Adriana domande di Sesso, Coppia, Amore e Relazioni  |  Inserita il 19/10/2016

Relazione complicata o anoressia sessuale

salve, sono Alessandro, ho 35 anni e scrivo dalla provincia di Roma.
Da pochi mesi frequento una ragazza mia coetanea. Abbiamo iniziato questa relazione entrambi reduci di altre storie durate tanto e finite male. All'inizio sembrava andare bene. Tra di noi molto affetto e complicità. ci trovavamo molto bene a parlare, uscire, divertirci. Il bacio non è scattato subito, ci sono volute alcune settimane perchè lei accettasse di essere baciata. Fino a quel momento diceva di non sentirsi pronta e schivava qualsiasi tentativo di approccio.
Sono passati 6 amesi da allora, ed ancora siamo al punto di partenza. tra di noi solo qualche bacio. nulla di piu. Ho provato ad approfondire il rapporto, a cercare una certa intimità ma senza successo. Se provo ad accarezzarla o a lasciarmi andare vengo bloccato e sento che si irrigidisce molto. Questo suo comportamente mi fa sentire frustrato e triste. Nonostante lei dica di amarmi pazzamente, io mi sento come rifiutato, e a 35 anni, dopo anni e anni di fidanzamento alle spalle, avere una ragazza che mi piace e non poterla amare come vorrei mi fa sentire ancora peggio, devo sopprimere i miei istinti, le mie pulsioni, i miei desideri con lei. Ho provato a parlare con lei di questo argomento. I suoi insegnamenti, la sua morale cattolica, e tutte le sue idee "antisesso prima del matrimonio" sono al primo posto in qualsiasi discussione. Ho cercato di capire se avesse avuto qualche trauma nelle sue relazioni precedenti ma la sua risposta è stata "sono vergine , stai tranquillo"... adesso io non so cosa fare. perchè se da un lato a lei ci tengo e vorrei approfondire questa relazione, dall'altro lato ho paura che le cose possano rimanere tali e quali per sempre. E anche se io non voglio basare una relazione solamente sul sesso, so per certo che non potrei vivere per sempre senza, e sentirmi dire che non ha voglia, che non sente nessuna esigenza dal punto di vista fisico e non prova attrazione sessuale di nessun tipo, mi ha fatto fare molti passi indietro compromettendo il rapporto e creando numerosi litigi e incomprensioni.

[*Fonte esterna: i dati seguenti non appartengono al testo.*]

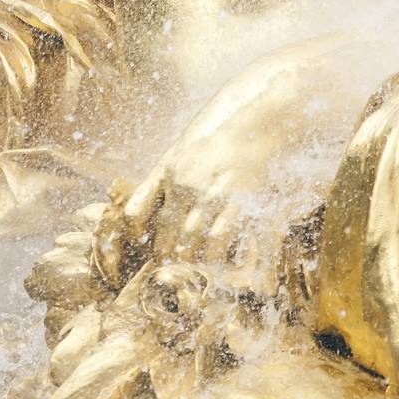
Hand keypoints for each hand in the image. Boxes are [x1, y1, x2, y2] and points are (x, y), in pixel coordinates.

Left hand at [123, 38, 356, 279]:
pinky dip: (219, 259)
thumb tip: (133, 220)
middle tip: (177, 281)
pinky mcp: (241, 199)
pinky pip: (223, 240)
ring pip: (192, 244)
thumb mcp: (179, 152)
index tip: (155, 263)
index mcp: (170, 172)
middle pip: (168, 238)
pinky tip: (223, 267)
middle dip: (171, 263)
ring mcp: (214, 192)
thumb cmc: (220, 137)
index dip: (150, 247)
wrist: (264, 116)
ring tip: (198, 279)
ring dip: (194, 265)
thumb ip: (157, 184)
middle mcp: (187, 183)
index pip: (146, 220)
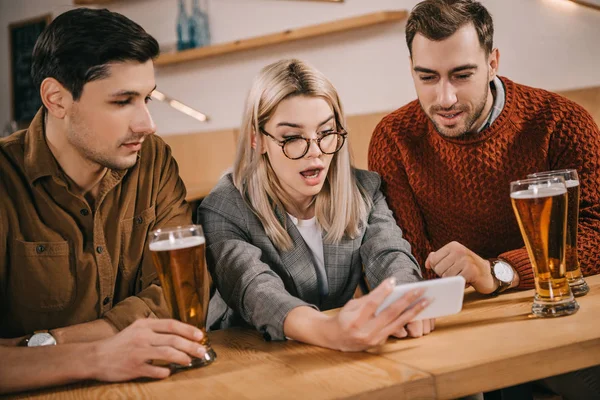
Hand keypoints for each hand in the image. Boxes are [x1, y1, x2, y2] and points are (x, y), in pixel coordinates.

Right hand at [90, 318, 205, 381]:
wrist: (96, 357)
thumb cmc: (120, 343)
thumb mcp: (136, 329)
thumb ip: (154, 329)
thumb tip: (178, 332)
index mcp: (144, 325)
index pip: (171, 324)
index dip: (188, 330)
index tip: (200, 335)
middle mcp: (143, 337)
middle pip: (173, 340)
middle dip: (191, 346)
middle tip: (201, 351)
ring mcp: (139, 352)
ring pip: (168, 354)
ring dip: (182, 357)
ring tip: (190, 360)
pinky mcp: (134, 368)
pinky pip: (155, 370)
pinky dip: (165, 372)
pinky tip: (170, 372)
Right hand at [329, 277, 430, 351]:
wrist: (334, 338)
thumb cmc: (344, 317)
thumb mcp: (351, 305)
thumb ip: (369, 298)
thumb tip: (389, 288)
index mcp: (355, 319)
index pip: (372, 303)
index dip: (383, 291)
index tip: (393, 280)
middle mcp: (365, 331)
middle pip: (389, 313)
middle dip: (407, 300)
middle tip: (420, 289)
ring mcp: (374, 339)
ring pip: (398, 323)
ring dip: (414, 311)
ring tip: (427, 301)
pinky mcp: (379, 343)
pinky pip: (396, 329)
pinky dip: (408, 320)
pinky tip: (418, 312)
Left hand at [425, 241, 496, 293]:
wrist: (488, 274)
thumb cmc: (467, 267)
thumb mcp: (452, 259)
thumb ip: (438, 258)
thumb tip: (427, 263)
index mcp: (452, 246)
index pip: (433, 260)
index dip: (437, 268)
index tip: (449, 268)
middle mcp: (459, 250)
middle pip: (438, 269)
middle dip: (445, 275)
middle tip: (457, 273)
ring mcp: (465, 260)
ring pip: (445, 276)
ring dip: (453, 280)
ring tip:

Non so se lasciarla sia la cosa migliore. ho paura di sbagliare. Cosa mi consiglia in merito? grazie mille

  2 Risposte pubblicate per questa domanda

Dott.ssa Valentina Sciubba Inserita il 19/10/2016 - 17:11

Gentile Alessandro,
la scelta della sua ragazza potrebbe essere legittima,...un tempo non lontano era prassi comune. Il suo o il vostro comportamento potrebbero tuttavia risentire delle storie sentimentali precedenti.
Per essere certo dell'inesistenza di tali nefaste influenze dovrebbe consultare un esperto psicologo che oltre a fare diagnosi le darà anche gli strumenti per risolvere il problema.
In ogni caso le consiglio di consultarlo per migliorare la comunicazione.
Per approfondire può richiedere una consulenza.
cordiali saluti

Dott.ssa Shara Mancini Inserita il 19/10/2016 - 16:02

Gentile Alessandro,
più che "anoressia sessuale", sembrerebbe una scelta morale quella compiuta dalla sua ragazza.
Questo non esclude che dietro la castità prematrimoniale possano nascondersi paure e/o disagi della sfera sessuale che non sta a noi stabile in questa sede.
Una coppia per funzionare bene dovrebbe condividere una serie di convinzioni e valori, compresi quelli sulla sessualità che hanno un peso importante nella relazione.
Lei sembra combattuto tra il desiderio di continuare questa storia e il rispettare il desiderio della sua ragazza di astenersi dai rapporti sessuali prima del matrimonio.
Pertanto, potrebbe valutare con la sua fidanzata la possibilità di iniziare un percorso psicologico di coppia per approfondire questa disagio.